AIM OF THE TASK
Repeat the whole listing exactly.

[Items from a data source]

######

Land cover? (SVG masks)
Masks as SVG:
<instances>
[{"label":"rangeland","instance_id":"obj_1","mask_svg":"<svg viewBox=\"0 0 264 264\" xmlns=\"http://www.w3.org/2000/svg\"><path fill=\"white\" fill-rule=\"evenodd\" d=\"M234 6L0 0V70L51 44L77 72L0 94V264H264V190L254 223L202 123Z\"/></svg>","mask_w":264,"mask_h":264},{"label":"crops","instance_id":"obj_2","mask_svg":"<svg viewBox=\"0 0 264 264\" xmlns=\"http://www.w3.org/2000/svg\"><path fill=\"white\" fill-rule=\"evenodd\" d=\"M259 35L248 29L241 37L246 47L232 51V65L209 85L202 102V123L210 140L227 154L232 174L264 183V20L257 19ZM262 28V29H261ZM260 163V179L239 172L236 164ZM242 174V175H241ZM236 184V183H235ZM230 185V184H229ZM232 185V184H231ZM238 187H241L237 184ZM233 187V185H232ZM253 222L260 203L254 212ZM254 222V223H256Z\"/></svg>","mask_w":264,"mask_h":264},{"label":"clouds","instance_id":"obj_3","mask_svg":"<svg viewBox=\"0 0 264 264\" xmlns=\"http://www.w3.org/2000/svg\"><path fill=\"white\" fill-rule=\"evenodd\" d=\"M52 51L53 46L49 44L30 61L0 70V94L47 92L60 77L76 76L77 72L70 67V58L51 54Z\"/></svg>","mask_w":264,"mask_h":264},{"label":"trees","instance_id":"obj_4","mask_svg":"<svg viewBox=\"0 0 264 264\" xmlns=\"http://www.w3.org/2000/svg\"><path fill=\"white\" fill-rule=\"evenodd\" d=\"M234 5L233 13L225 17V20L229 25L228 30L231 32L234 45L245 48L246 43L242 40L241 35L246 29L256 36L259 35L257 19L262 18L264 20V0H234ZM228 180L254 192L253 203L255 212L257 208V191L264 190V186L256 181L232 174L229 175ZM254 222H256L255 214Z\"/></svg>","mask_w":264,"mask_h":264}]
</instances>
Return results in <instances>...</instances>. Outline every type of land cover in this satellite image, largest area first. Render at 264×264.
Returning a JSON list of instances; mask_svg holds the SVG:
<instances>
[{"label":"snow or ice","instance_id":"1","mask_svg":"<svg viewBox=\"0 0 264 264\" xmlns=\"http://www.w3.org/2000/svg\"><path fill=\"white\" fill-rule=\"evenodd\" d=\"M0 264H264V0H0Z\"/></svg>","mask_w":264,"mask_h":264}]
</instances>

######

SOLUTION TO THIS PROBLEM
Land cover? (SVG masks)
Masks as SVG:
<instances>
[{"label":"rangeland","instance_id":"obj_1","mask_svg":"<svg viewBox=\"0 0 264 264\" xmlns=\"http://www.w3.org/2000/svg\"><path fill=\"white\" fill-rule=\"evenodd\" d=\"M234 6L0 0V70L51 44L77 72L0 94V264H264V190L254 223L202 123Z\"/></svg>","mask_w":264,"mask_h":264},{"label":"crops","instance_id":"obj_2","mask_svg":"<svg viewBox=\"0 0 264 264\" xmlns=\"http://www.w3.org/2000/svg\"><path fill=\"white\" fill-rule=\"evenodd\" d=\"M259 35L248 29L241 37L246 47L232 51V65L209 85L202 102V123L210 140L227 154L232 174L264 183V20L257 19ZM262 28V29H261ZM260 163V179L239 172L236 164ZM242 174V175H241ZM236 184V183H235ZM230 185V184H229ZM232 185V184H231ZM238 187H241L237 184ZM233 187V185H232ZM253 222L260 203L254 212ZM254 222V223H256Z\"/></svg>","mask_w":264,"mask_h":264},{"label":"clouds","instance_id":"obj_3","mask_svg":"<svg viewBox=\"0 0 264 264\" xmlns=\"http://www.w3.org/2000/svg\"><path fill=\"white\" fill-rule=\"evenodd\" d=\"M52 51L53 46L49 44L30 61L0 70V94L47 92L60 77L76 76L77 72L70 67V58L51 54Z\"/></svg>","mask_w":264,"mask_h":264},{"label":"trees","instance_id":"obj_4","mask_svg":"<svg viewBox=\"0 0 264 264\" xmlns=\"http://www.w3.org/2000/svg\"><path fill=\"white\" fill-rule=\"evenodd\" d=\"M234 5L233 13L225 17V20L229 25L228 30L231 32L234 45L245 48L246 43L242 40L241 35L246 29L256 36L259 35L257 19L262 18L264 20V0H234ZM228 180L254 192L253 203L255 212L257 208V191L264 190V186L256 181L232 174L229 175ZM254 222H256L255 214Z\"/></svg>","mask_w":264,"mask_h":264}]
</instances>
Return results in <instances>...</instances>. Outline every type of land cover in this satellite image, largest area first. Render at 264×264.
Returning a JSON list of instances; mask_svg holds the SVG:
<instances>
[{"label":"snow or ice","instance_id":"1","mask_svg":"<svg viewBox=\"0 0 264 264\" xmlns=\"http://www.w3.org/2000/svg\"><path fill=\"white\" fill-rule=\"evenodd\" d=\"M0 264H264V0H0Z\"/></svg>","mask_w":264,"mask_h":264}]
</instances>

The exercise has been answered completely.